The case shocked Canada, and especially the country’s gay community, and sparked a massive investigation in Toronto at dozens of properties where McArthur had worked.

“Bruce McArthur has pled guilty,” Homicide Detective David Dickinson told reporters outside the courtroom, adding that the plea was “the right outcome”.

“Unfortunately, we can never bring these men back. But I’m hoping we can start bringing closure to the families and the communities,” he said, describing the “long and traumatic process” to bring McArthur to justice.

Large planters

McArthur was arrested in January 2018.

Body parts of seven of the victims were found hidden inside large planters that he had stored at a client’s home in midtown Toronto.

The remains of an eighth victim were later discovered in a ravine behind the property.

The victims in the case were McArthur’s former lover, two Afghan immigrants, two refugees from Sri Lanka and another from Iran, a Turkish national, and a homeless sex worker.

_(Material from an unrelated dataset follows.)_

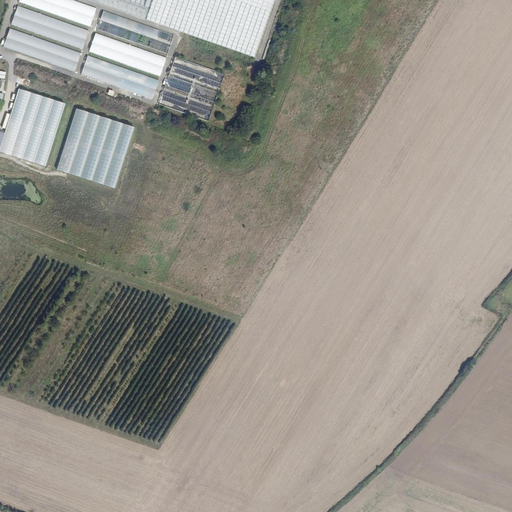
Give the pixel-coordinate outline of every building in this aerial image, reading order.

All went missing from 2010 to 2017.

Karen Fraser – the owner of the home where McArthur stored his planters, and who had casually met two of the victims – said she is “haunted” by the case.

“Terrible things were done,” she said. “To me, he’s evil.”

Prosecutor Michael Cantlon described to the court how McArthur had “staged” the corpses of his victims and photographed them, according to local reports. He also kept mementos such as jewelry and a notebook.

The murders were “sexual in nature,” according to an agreed statement of facts.

No answers

The court document said police uncovered a duffle bag containing duct tape, a surgical glove, rope, zip ties, a bungee cord, and syringes, evidence which pointed to some of the victims being tied up, confined and sexually assaulted prior to their deaths.

Authorities also located a calendar belonging to McArthur’s boyfriend which had the entry “Bruce” on the day in June 2017 that he went missing, as well as video surveillance footage of the victim getting into McArthur’s van, where a murder weapon was also found.

Few other details of the crimes were revealed in court documents.

“We will never get all the answers… unless (McArthur) decides to give us that information,” commented Haran Vijayanath of the Alliance for South Asian AIDS Prevention.

In a statement, Toronto mayor John Tory called McArthur “a monster who preyed on the city.”

Pattern of violence

McArthur first came under suspicion in September 2017 in connection with the disappearance of his lover Andrew Kinsman, but police at first rejected suggestions that a serial killer was prowling Toronto’s Gay Village neighbourhood.

Last January, police made a quick decision to enter McArthur’s apartment and arrest him when they saw a young man enter his home. They found the man tied up on a bed, but unharmed.

McArthur had not acknowledged his sexual orientation until he was in his 40s. He suddenly left his wife and two children and moved to Toronto in 1997, where he became well-known within the gay community.

A psychiatric assessment after his first run-in with the law in 2001 said he likely harbored “underlying resentments” but concluded that he was not dangerous.

McArthur was convicted of beating a male prostitute with a metal pipe but did not serve prison time. He was later granted a pardon, wiping the conviction from the official record until Canadian media went to court to have the documents unsealed.

Detective Sergeant Hank Idsinga, the lead investigator, has said the forensic probe into the killings was Toronto’s largest ever, with excavations or searches carried out at more than 75 properties in the city.

Police also looked at 15 cold cases dating back to 1975 for possible links to the accused, but Idsinga has said he does not believe more victims will be uncovered.